Exercise prompt: The answer is to be an exact copy of the lines below running from the line with "A on-site campground" down to the line with "Keep all fires", both ends included, and nothing more.

Data in this exercise:
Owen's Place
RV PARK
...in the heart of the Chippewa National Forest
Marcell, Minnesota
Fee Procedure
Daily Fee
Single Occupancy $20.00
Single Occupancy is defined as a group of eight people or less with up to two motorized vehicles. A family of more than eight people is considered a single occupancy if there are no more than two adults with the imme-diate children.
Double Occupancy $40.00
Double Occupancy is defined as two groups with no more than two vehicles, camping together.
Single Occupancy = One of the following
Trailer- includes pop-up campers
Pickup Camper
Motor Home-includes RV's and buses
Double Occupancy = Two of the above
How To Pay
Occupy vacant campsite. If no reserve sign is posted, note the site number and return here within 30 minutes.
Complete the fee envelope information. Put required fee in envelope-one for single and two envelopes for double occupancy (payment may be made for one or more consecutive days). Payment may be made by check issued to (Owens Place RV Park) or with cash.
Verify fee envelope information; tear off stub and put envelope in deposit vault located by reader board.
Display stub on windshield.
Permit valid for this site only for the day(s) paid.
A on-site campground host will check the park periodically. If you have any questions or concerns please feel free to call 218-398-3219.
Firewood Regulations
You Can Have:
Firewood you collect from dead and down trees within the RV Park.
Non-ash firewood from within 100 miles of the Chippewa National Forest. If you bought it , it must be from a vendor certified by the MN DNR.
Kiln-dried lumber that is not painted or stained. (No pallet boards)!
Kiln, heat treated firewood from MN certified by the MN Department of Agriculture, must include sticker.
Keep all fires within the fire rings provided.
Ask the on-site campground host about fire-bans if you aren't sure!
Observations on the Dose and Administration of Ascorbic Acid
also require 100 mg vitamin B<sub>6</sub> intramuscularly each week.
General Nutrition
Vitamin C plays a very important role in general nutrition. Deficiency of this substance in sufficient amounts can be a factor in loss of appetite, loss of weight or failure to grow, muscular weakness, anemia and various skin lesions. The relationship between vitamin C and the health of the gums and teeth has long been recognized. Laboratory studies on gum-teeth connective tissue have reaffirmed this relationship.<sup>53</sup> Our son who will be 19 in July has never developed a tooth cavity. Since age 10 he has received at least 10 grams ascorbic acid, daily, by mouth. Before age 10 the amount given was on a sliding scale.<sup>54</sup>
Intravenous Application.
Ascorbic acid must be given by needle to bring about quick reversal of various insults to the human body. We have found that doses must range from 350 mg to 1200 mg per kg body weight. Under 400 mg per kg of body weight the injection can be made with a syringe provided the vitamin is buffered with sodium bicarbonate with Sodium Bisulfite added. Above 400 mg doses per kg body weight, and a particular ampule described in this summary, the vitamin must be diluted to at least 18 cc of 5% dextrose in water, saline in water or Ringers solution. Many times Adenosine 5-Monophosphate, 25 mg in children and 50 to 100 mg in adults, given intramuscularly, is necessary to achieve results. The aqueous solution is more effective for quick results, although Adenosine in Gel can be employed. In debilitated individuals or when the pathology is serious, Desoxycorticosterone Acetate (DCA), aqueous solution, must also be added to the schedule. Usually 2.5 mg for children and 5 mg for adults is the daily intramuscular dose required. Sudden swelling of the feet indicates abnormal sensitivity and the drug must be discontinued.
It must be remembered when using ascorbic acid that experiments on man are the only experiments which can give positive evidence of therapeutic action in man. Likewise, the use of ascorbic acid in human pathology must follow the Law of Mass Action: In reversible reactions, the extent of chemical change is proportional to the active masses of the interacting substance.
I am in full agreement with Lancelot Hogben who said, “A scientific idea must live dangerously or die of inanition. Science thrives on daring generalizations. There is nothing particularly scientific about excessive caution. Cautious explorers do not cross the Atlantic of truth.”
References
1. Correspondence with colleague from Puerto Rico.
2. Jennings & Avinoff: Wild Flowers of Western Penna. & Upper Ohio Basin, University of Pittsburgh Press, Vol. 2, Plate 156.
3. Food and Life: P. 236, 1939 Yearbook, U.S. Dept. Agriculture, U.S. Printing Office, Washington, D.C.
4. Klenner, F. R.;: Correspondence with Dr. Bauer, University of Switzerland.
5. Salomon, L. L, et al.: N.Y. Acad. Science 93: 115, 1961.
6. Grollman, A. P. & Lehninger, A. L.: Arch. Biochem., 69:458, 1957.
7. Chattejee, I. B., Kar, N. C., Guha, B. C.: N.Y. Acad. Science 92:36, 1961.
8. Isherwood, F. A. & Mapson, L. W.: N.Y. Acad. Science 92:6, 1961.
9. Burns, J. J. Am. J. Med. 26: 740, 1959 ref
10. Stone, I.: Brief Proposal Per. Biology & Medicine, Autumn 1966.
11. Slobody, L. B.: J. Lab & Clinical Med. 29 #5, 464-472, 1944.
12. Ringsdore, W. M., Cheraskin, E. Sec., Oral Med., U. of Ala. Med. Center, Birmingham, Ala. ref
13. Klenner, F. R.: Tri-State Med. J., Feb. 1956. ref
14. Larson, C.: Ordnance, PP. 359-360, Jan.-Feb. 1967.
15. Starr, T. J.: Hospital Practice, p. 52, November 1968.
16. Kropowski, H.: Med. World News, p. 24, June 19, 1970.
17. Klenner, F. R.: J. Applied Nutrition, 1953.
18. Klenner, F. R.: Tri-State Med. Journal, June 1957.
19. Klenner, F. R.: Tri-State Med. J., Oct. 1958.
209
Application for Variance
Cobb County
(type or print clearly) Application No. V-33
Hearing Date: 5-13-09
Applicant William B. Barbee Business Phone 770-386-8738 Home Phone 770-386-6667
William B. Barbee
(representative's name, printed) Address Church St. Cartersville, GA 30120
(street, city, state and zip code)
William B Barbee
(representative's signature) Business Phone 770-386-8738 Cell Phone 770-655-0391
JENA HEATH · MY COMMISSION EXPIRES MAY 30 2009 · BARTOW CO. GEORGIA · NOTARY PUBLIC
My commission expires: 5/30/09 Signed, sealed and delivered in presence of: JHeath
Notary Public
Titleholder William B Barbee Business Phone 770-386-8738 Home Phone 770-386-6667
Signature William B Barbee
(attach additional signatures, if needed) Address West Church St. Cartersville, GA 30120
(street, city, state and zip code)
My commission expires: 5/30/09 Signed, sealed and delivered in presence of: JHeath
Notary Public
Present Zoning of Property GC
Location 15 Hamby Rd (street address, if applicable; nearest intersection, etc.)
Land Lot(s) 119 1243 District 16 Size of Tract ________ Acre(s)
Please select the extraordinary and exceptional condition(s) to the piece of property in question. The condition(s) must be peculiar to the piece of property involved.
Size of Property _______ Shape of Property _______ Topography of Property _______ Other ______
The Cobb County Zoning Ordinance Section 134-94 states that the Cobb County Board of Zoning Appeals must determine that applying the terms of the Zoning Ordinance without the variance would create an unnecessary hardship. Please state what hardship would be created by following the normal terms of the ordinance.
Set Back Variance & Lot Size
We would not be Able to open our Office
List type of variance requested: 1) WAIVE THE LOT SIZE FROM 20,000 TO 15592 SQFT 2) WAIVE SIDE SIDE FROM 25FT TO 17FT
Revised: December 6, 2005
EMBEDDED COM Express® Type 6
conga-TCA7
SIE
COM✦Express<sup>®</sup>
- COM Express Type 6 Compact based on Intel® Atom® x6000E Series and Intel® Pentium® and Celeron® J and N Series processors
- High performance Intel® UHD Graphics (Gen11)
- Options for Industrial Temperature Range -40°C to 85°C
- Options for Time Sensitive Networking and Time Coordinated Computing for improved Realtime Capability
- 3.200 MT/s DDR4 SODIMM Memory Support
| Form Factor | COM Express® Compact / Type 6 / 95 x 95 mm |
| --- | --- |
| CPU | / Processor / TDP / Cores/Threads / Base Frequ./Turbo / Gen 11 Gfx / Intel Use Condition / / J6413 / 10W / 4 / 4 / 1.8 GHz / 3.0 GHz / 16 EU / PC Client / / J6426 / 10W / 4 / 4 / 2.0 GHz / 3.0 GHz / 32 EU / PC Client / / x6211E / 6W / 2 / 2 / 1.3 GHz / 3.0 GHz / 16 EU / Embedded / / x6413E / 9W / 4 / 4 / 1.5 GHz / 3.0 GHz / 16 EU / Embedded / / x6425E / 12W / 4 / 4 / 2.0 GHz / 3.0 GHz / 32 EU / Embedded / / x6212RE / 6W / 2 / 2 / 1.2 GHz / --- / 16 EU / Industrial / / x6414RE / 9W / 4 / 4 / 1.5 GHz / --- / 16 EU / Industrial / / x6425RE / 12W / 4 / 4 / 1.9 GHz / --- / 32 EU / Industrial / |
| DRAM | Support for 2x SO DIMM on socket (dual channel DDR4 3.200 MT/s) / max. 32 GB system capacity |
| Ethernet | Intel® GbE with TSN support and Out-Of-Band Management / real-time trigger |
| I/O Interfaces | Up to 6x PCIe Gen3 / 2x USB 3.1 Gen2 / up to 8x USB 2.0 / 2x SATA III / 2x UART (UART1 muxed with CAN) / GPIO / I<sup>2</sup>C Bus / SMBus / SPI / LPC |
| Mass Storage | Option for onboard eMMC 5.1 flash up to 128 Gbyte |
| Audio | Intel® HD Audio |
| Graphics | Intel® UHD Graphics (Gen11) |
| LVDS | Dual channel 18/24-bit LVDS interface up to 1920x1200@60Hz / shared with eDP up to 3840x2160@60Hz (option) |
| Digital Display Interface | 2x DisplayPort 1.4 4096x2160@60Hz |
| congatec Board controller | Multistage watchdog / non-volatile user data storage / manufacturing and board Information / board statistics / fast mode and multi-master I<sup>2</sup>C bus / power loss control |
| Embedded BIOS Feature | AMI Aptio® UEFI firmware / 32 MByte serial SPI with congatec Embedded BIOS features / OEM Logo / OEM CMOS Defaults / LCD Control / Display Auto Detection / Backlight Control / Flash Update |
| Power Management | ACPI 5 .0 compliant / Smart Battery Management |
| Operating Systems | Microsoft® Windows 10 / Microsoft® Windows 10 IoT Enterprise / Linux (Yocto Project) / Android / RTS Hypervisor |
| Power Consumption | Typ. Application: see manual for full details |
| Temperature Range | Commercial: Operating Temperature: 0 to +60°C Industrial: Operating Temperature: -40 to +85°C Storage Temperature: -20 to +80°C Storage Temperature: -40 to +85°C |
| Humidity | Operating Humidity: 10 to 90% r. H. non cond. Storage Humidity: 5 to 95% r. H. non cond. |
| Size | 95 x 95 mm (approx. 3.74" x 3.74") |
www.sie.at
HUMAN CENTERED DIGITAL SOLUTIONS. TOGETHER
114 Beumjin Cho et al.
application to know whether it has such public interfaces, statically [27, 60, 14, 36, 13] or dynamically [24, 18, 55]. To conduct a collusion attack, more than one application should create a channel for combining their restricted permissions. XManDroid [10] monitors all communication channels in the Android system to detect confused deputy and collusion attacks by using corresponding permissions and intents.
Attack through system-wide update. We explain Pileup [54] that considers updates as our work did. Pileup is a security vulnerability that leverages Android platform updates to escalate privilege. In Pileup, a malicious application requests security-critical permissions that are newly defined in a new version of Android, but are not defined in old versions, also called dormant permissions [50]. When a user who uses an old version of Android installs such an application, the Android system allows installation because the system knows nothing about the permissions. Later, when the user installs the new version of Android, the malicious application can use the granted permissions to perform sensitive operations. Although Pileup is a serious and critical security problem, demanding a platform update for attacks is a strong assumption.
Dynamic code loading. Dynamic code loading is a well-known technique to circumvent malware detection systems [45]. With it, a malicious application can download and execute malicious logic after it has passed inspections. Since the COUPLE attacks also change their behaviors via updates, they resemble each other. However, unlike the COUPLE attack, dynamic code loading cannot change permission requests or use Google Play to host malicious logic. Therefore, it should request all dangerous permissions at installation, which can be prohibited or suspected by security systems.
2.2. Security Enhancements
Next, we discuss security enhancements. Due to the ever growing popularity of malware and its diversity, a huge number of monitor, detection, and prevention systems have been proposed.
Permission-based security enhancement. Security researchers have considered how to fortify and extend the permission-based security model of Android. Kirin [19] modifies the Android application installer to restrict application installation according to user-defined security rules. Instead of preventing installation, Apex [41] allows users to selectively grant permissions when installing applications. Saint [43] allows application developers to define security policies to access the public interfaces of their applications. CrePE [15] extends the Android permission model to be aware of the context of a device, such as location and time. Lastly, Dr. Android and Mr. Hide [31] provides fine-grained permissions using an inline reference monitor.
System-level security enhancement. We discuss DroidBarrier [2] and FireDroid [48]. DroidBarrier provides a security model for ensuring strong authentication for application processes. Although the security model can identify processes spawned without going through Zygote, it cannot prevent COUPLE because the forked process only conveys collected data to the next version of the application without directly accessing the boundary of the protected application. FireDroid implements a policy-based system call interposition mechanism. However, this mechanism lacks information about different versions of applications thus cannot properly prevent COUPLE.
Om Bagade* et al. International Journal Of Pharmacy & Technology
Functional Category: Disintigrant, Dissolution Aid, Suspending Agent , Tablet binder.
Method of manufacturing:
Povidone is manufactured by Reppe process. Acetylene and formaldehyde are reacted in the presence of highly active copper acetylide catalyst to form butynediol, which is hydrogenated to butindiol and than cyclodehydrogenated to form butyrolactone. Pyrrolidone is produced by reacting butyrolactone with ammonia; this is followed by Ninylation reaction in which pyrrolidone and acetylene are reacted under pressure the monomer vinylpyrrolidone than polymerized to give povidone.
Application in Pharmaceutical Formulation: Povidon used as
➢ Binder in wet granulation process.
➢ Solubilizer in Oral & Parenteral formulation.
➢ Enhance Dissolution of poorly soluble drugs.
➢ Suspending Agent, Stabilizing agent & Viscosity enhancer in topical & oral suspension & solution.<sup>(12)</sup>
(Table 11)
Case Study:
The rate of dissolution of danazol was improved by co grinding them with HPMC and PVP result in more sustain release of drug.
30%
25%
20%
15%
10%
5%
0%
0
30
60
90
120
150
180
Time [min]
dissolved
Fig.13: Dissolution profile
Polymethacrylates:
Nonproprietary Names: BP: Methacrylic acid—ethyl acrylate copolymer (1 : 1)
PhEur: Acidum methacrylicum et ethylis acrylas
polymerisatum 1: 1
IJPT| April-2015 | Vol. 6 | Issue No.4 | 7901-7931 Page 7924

Task solution:
A on-site campground host will check the park periodically. If you have any questions or concerns please feel free to call 218-398-3219.
Firewood Regulations
You Can Have:
Firewood you collect from dead and down trees within the RV Park.
Non-ash firewood from within 100 miles of the Chippewa National Forest. If you bought it , it must be from a vendor certified by the MN DNR.
Kiln-dried lumber that is not painted or stained. (No pallet boards)!
Kiln, heat treated firewood from MN certified by the MN Department of Agriculture, must include sticker.
Keep all fires within the fire rings provided.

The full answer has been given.